Landowners responded by dividing stores that were 2,000 square feet and 3,000 square feet into smaller spaces and raising the rents to take advantage of the higher demand. Lots of T-shirt stores and cheap gift shops moved in because they could do a hefty volume in the smaller spaces.
“The unique shops that used to pay a more reasonable rent basically couldn’t compete,” Felsenfall said. “They couldn’t pay the high rents that the T-shirt and food places could pay. There became an excessive number of these stores at the expense of Melrose.”
Felsenfall, however, believes Melrose may be moving into another phase of development, beyond T-shirt shops, many of which have recently closed. He reads this as a weeding out of an overpopulation and a sign that there may be room on the avenue for more innovative retailing.
Felsenfall said there was a “thinning out” of yogurt shops several years ago. During the height of the yogurt craze, there were shops peddling the product on most corners in communities such as Westwood in Los Angeles, which is home to UCLA. Today there are fewer shops, but those that have survived are more successful.
“The market on Melrose is demonstrating its own sense of discrimination,” Felsenfall said. “The proliferation of generic items is being rejected. A lot of international shoppers come to Melrose looking for unique items, and the [retailers] that respond to this will be most successful.”
If landlords combine some of the spaces they subdivided in the late Eighties, the street could offer more options to larger businesses. Z Gallery, for example, moved from Melrose to Beverly Center because it was looking for a space of about 8,000 square feet and couldn’t find it on Melrose. Beverly Center was more than willing to accommodate, said Garrisi of Z Gallery.
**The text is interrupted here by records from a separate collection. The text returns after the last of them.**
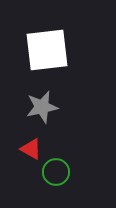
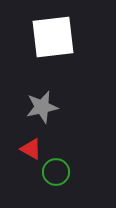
white square: moved 6 px right, 13 px up
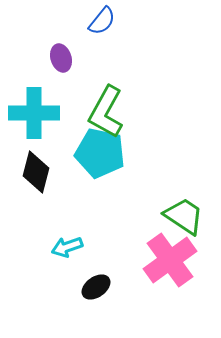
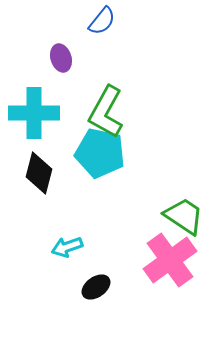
black diamond: moved 3 px right, 1 px down
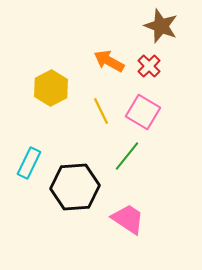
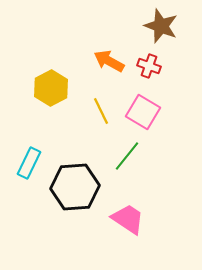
red cross: rotated 25 degrees counterclockwise
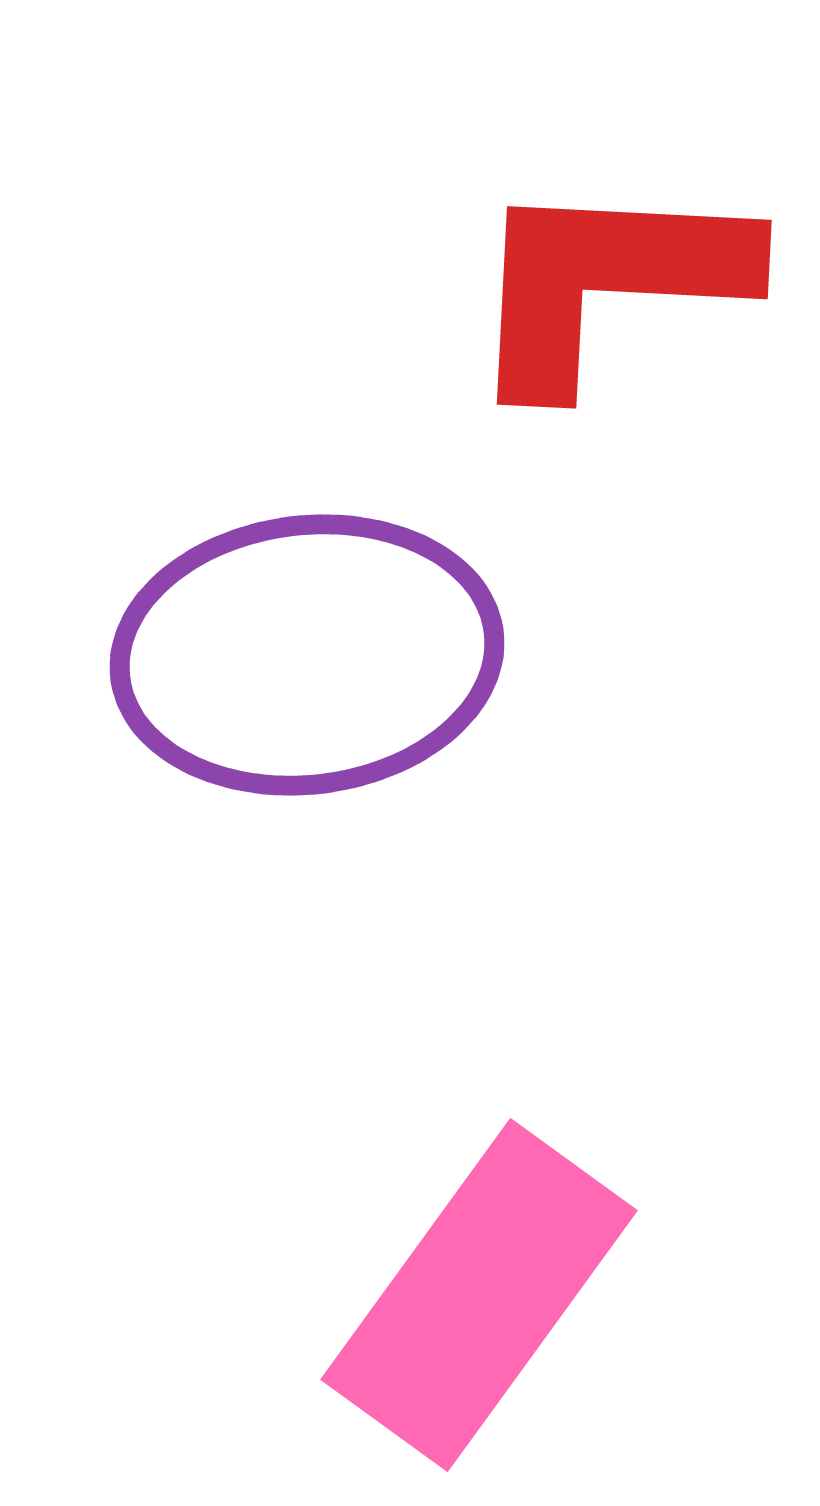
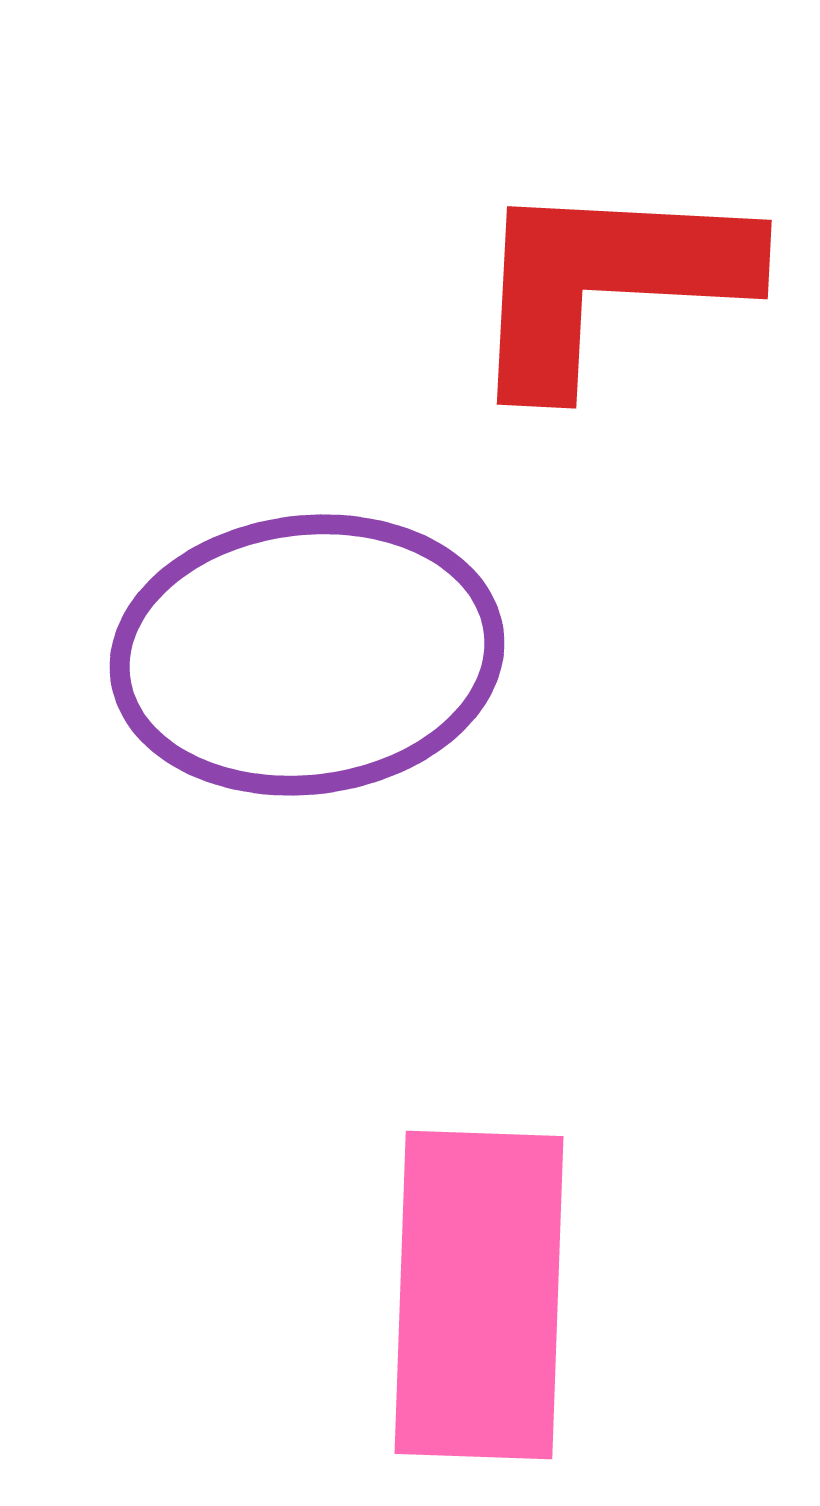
pink rectangle: rotated 34 degrees counterclockwise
“We outgrew Melrose,” Garrisi said. It wasn’t a case of being dissatisfied with the area, he added. Several stores that cater to the designer customer have survived the past few years. X Collection, for example, has thrived for four years selling John Richmond, Van Buren, Jean Paul Gaultier and others for a clientele that includes the Los Angeles club crowd. The store has even launched its own designer line, called F8. In addition to being sold in X Collection, it is available at other retail accounts.
“I’ve got no complaints,” said Jimmy Rojas, co-owner of X Collection. “There are fewer stores around to give us competition.”
While rents on Melrose have risen to $2-$4 per square foot, they are still a bargain compared to other venues, such as Rodeo Drive, which charges $10-$13 per square foot.
Rojas of X Collection is bullish on the future of Melrose. “Regardless of what’s on the street, tourists will continue to come here because of ‘Melrose Place,”‘ he said. “They’ll come because of the hype.”